▶ Work task
Repeat the full listing below verbatim and keep the images out.

▶ Materials provided
□ □ □ □ □ □ □

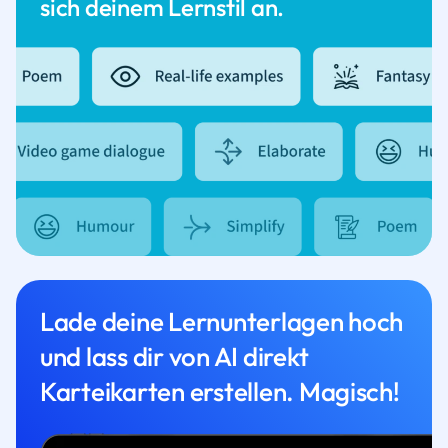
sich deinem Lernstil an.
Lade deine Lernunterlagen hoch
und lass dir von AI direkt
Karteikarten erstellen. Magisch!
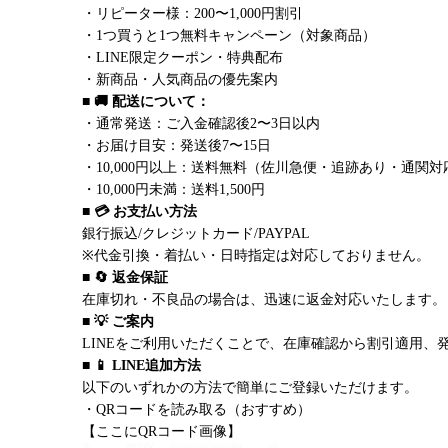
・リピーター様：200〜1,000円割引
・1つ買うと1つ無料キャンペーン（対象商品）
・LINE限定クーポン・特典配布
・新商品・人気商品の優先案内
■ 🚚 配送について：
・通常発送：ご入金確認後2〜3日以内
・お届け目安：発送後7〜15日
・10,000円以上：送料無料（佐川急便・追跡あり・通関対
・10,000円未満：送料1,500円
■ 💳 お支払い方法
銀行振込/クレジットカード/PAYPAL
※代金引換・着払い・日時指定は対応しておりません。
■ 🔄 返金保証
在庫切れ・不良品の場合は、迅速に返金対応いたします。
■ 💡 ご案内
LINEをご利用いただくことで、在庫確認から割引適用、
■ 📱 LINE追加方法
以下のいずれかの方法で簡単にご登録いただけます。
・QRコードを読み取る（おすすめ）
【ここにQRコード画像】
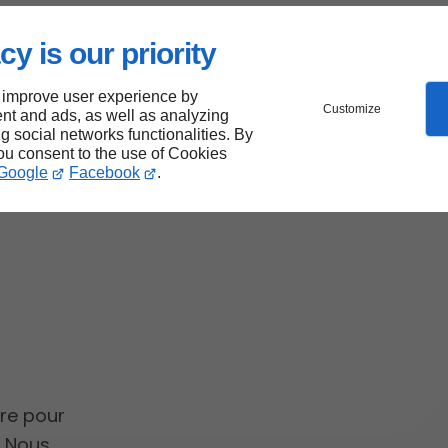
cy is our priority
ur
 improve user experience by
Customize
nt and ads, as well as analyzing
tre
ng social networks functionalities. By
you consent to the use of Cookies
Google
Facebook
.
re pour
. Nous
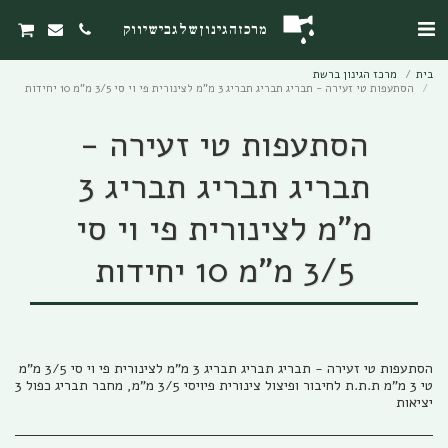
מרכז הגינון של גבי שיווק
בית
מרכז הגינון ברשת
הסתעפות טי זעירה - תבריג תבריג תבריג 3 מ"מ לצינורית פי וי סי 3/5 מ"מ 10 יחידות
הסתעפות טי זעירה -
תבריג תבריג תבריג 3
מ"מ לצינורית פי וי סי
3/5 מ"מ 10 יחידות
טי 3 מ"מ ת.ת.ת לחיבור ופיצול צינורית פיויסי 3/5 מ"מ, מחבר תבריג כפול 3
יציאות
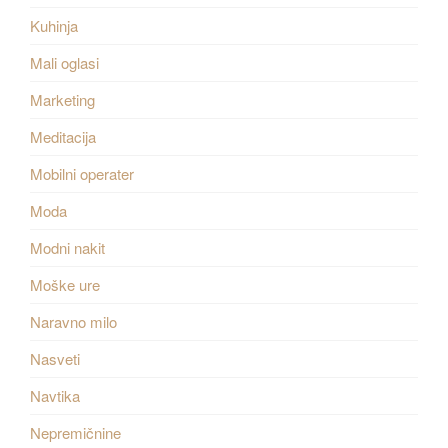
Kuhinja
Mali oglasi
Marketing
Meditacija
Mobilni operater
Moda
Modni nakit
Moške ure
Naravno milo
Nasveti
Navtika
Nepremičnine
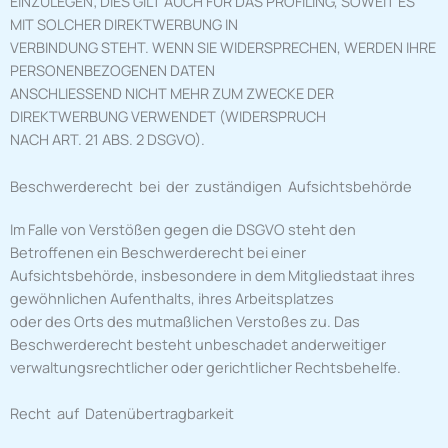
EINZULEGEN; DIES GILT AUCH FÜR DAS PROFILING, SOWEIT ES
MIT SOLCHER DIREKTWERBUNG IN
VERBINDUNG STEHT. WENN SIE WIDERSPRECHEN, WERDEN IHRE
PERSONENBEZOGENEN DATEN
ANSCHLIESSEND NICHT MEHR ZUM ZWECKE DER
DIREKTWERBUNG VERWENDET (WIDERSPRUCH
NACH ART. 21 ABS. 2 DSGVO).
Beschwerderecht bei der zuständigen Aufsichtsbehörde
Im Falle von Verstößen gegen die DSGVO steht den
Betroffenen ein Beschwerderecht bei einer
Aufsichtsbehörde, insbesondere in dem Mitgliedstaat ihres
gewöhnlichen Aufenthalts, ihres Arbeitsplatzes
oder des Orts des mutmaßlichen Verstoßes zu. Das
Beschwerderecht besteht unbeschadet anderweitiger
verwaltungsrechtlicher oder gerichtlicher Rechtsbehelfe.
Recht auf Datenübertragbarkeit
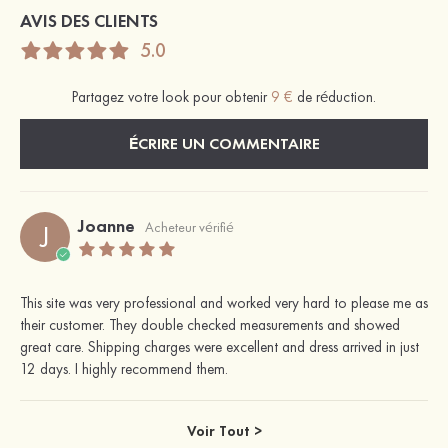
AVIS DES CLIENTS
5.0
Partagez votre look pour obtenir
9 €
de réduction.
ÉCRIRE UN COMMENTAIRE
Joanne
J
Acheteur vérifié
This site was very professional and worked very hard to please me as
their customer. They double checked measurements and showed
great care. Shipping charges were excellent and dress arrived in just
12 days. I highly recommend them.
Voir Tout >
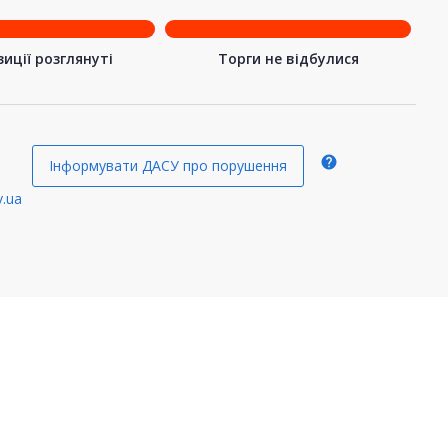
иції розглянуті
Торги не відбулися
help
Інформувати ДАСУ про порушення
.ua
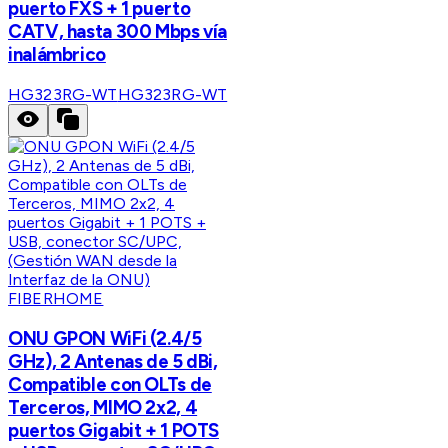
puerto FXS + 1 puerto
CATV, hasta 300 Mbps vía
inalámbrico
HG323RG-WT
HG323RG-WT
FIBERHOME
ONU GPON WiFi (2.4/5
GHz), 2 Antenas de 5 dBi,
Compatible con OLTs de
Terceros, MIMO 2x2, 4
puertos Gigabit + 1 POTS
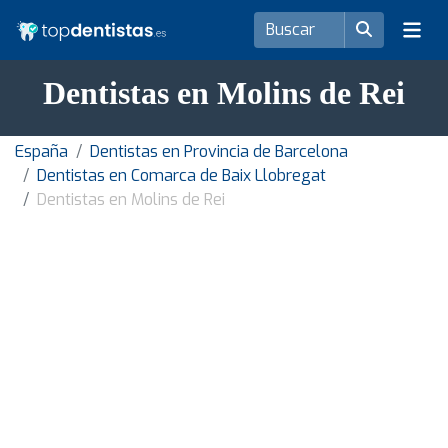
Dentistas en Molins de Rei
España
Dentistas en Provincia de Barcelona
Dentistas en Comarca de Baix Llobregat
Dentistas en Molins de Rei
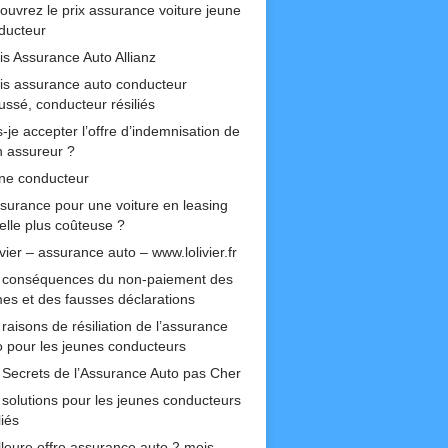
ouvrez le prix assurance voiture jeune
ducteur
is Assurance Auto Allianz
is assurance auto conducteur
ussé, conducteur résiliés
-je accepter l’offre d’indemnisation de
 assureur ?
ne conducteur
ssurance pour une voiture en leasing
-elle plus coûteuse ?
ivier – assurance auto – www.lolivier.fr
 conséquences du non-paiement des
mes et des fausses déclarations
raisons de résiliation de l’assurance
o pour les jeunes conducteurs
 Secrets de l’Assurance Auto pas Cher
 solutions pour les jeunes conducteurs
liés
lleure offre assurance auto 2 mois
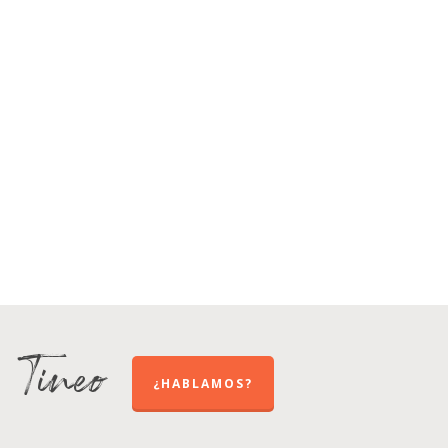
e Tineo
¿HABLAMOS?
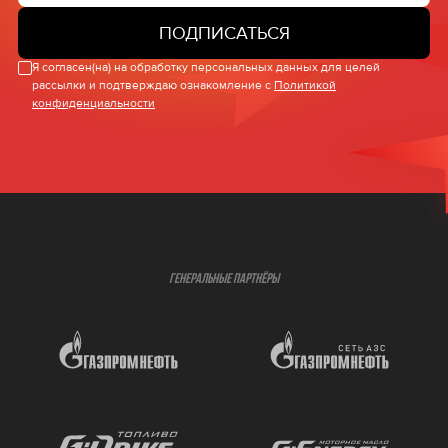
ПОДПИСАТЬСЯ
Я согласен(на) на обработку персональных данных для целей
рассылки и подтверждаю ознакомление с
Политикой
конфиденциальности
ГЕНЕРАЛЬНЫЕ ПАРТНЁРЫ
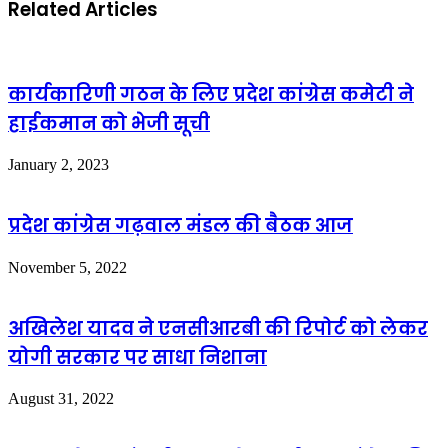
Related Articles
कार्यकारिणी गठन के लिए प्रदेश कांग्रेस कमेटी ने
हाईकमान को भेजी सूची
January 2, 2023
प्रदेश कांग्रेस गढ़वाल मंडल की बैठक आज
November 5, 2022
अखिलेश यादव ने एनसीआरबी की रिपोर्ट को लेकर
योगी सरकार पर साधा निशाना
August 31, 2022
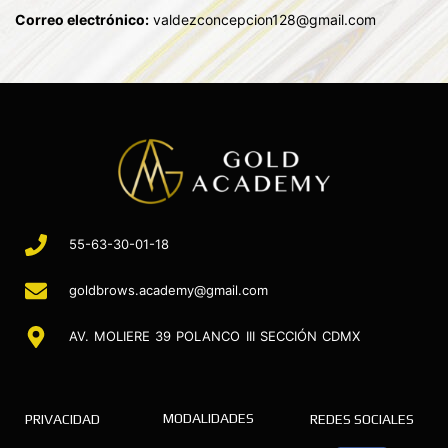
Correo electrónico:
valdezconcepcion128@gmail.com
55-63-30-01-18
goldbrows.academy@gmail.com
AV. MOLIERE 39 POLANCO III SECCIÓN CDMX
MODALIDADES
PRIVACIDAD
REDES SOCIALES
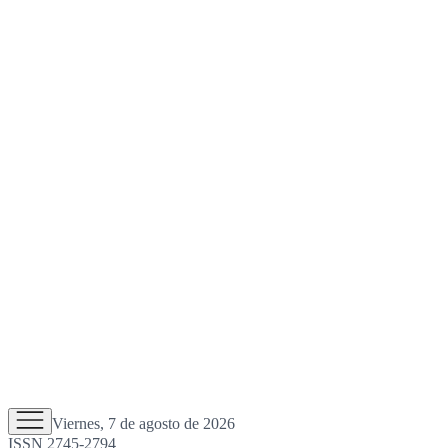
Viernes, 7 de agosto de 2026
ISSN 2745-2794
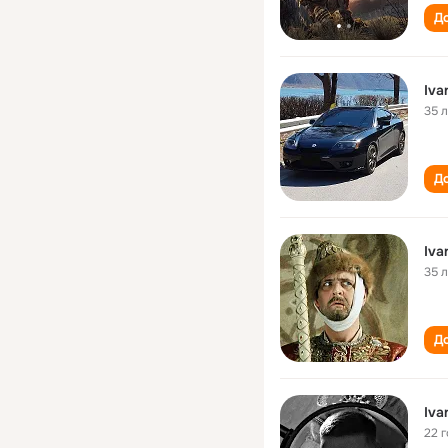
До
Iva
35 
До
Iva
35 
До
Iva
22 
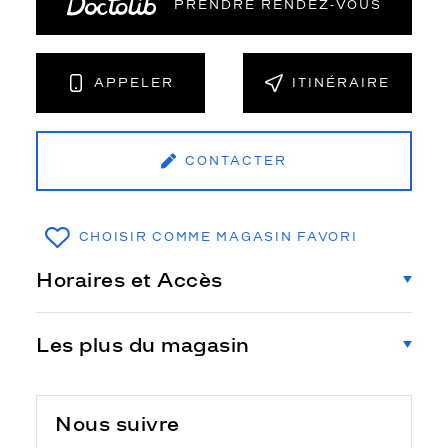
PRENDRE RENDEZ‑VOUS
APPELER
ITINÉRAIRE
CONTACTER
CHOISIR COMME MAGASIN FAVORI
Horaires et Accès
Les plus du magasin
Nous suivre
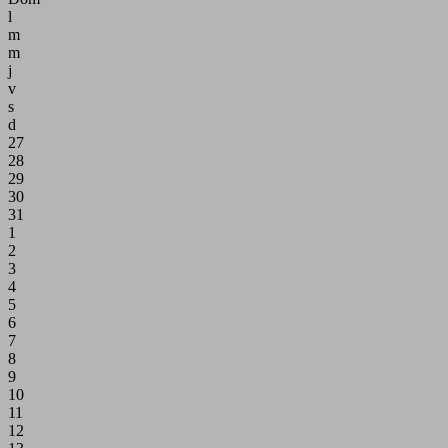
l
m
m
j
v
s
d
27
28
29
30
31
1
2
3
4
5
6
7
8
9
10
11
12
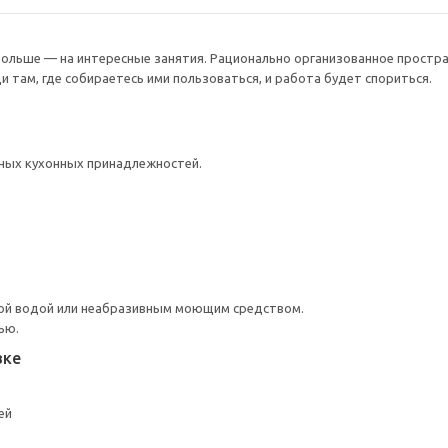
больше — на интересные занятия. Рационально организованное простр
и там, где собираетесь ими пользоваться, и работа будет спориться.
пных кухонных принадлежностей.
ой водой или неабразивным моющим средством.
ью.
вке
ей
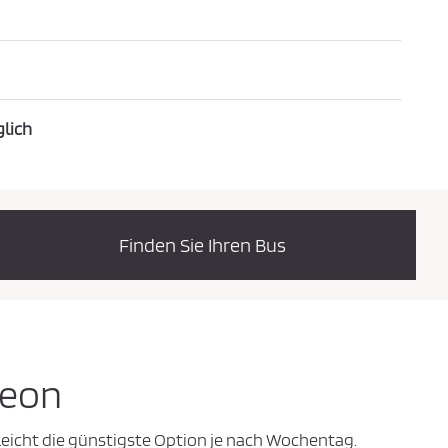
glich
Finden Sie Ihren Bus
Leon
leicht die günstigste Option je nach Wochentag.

□ □ □ □ □ □ □

▶ Task response
sich deinem Lernstil an.
Lade deine Lernunterlagen hoch
und lass dir von AI direkt
Karteikarten erstellen. Magisch!
・リピーター様：200〜1,000円割引
・1つ買うと1つ無料キャンペーン（対象商品）
・LINE限定クーポン・特典配布
・新商品・人気商品の優先案内
■ 🚚 配送について：
・通常発送：ご入金確認後2〜3日以内
・お届け目安：発送後7〜15日
・10,000円以上：送料無料（佐川急便・追跡あり・通関対
・10,000円未満：送料1,500円
■ 💳 お支払い方法
銀行振込/クレジットカード/PAYPAL
※代金引換・着払い・日時指定は対応しておりません。
■ 🔄 返金保証
在庫切れ・不良品の場合は、迅速に返金対応いたします。
■ 💡 ご案内
LINEをご利用いただくことで、在庫確認から割引適用、
■ 📱 LINE追加方法
以下のいずれかの方法で簡単にご登録いただけます。
・QRコードを読み取る（おすすめ）
【ここにQRコード画像】
cy is our priority
ur
 improve user experience by
Customize
nt and ads, as well as analyzing
tre
ng social networks functionalities. By
you consent to the use of Cookies
Google
Facebook
.
re pour
. Nous
מרכז הגינון של גבי שיווק
בית
מרכז הגינון ברשת
הסתעפות טי זעירה - תבריג תבריג תבריג 3 מ"מ לצינורית פי וי סי 3/5 מ"מ 10 יחידות
הסתעפות טי זעירה -
תבריג תבריג תבריג 3
מ"מ לצינורית פי וי סי
3/5 מ"מ 10 יחידות
טי 3 מ"מ ת.ת.ת לחיבור ופיצול צינורית פיויסי 3/5 מ"מ, מחבר תבריג כפול 3
יציאות
Kuhinja
Mali oglasi
Marketing
Meditacija
Mobilni operater
Moda
Modni nakit
Moške ure
Naravno milo
Nasveti
Navtika
Nepremičnine
EINZULEGEN; DIES GILT AUCH FÜR DAS PROFILING, SOWEIT ES
MIT SOLCHER DIREKTWERBUNG IN
VERBINDUNG STEHT. WENN SIE WIDERSPRECHEN, WERDEN IHRE
PERSONENBEZOGENEN DATEN
ANSCHLIESSEND NICHT MEHR ZUM ZWECKE DER
DIREKTWERBUNG VERWENDET (WIDERSPRUCH
NACH ART. 21 ABS. 2 DSGVO).
Beschwerderecht bei der zuständigen Aufsichtsbehörde
Im Falle von Verstößen gegen die DSGVO steht den
Betroffenen ein Beschwerderecht bei einer
Aufsichtsbehörde, insbesondere in dem Mitgliedstaat ihres
gewöhnlichen Aufenthalts, ihres Arbeitsplatzes
oder des Orts des mutmaßlichen Verstoßes zu. Das
Beschwerderecht besteht unbeschadet anderweitiger
verwaltungsrechtlicher oder gerichtlicher Rechtsbehelfe.
Recht auf Datenübertragbarkeit
AVIS DES CLIENTS
5.0
Partagez votre look pour obtenir
9 €
de réduction.
ÉCRIRE UN COMMENTAIRE
Joanne
J
Acheteur vérifié
This site was very professional and worked very hard to please me as
their customer. They double checked measurements and showed
great care. Shipping charges were excellent and dress arrived in just
12 days. I highly recommend them.
Voir Tout >
иції розглянуті
Торги не відбулися
help
Інформувати ДАСУ про порушення
.ua
puerto FXS + 1 puerto
CATV, hasta 300 Mbps vía
inalámbrico
HG323RG-WT
HG323RG-WT
FIBERHOME
ONU GPON WiFi (2.4/5
GHz), 2 Antenas de 5 dBi,
Compatible con OLTs de
Terceros, MIMO 2x2, 4
puertos Gigabit + 1 POTS
Dentistas en Molins de Rei
España
Dentistas en Provincia de Barcelona
Dentistas en Comarca de Baix Llobregat
Dentistas en Molins de Rei
ouvrez le prix assurance voiture jeune
ducteur
is Assurance Auto Allianz
is assurance auto conducteur
ussé, conducteur résiliés
-je accepter l’offre d’indemnisation de
 assureur ?
ne conducteur
ssurance pour une voiture en leasing
-elle plus coûteuse ?
ivier – assurance auto – www.lolivier.fr
 conséquences du non-paiement des
mes et des fausses déclarations
raisons de résiliation de l’assurance
o pour les jeunes conducteurs
 Secrets de l’Assurance Auto pas Cher
 solutions pour les jeunes conducteurs
liés
lleure offre assurance auto 2 mois
e Tineo
¿HABLAMOS?
ПОДПИСАТЬСЯ
Я согласен(на) на обработку персональных данных для целей
рассылки и подтверждаю ознакомление с
Политикой
конфиденциальности
ГЕНЕРАЛЬНЫЕ ПАРТНЁРЫ
Related Articles
कार्यकारिणी गठन के लिए प्रदेश कांग्रेस कमेटी ने
हाईकमान को भेजी सूची
January 2, 2023
प्रदेश कांग्रेस गढ़वाल मंडल की बैठक आज
November 5, 2022
अखिलेश यादव ने एनसीआरबी की रिपोर्ट को लेकर
योगी सरकार पर साधा निशाना
August 31, 2022
Correo electrónico:
valdezconcepcion128@gmail.com
55-63-30-01-18
goldbrows.academy@gmail.com
AV. MOLIERE 39 POLANCO III SECCIÓN CDMX
MODALIDADES
PRIVACIDAD
REDES SOCIALES
Viernes, 7 de agosto de 2026
ISSN 2745-2794
До
Iva
35 
До
Iva
35 
До
Iva
22 
PRENDRE RENDEZ‑VOUS
APPELER
ITINÉRAIRE
CONTACTER
CHOISIR COMME MAGASIN FAVORI
Horaires et Accès
Les plus du magasin
Nous suivre
l
m
m
j
v
s
d
27
28
29
30
31
1
2
3
4
5
6
7
8
9
10
11
12
больше — на интересные занятия. Рационально организованное простр
и там, где собираетесь ими пользоваться, и работа будет спориться.
пных кухонных принадлежностей.
ой водой или неабразивным моющим средством.
ью.
вке
ей
glich
Finden Sie Ihren Bus
Leon
leicht die günstigste Option je nach Wochentag.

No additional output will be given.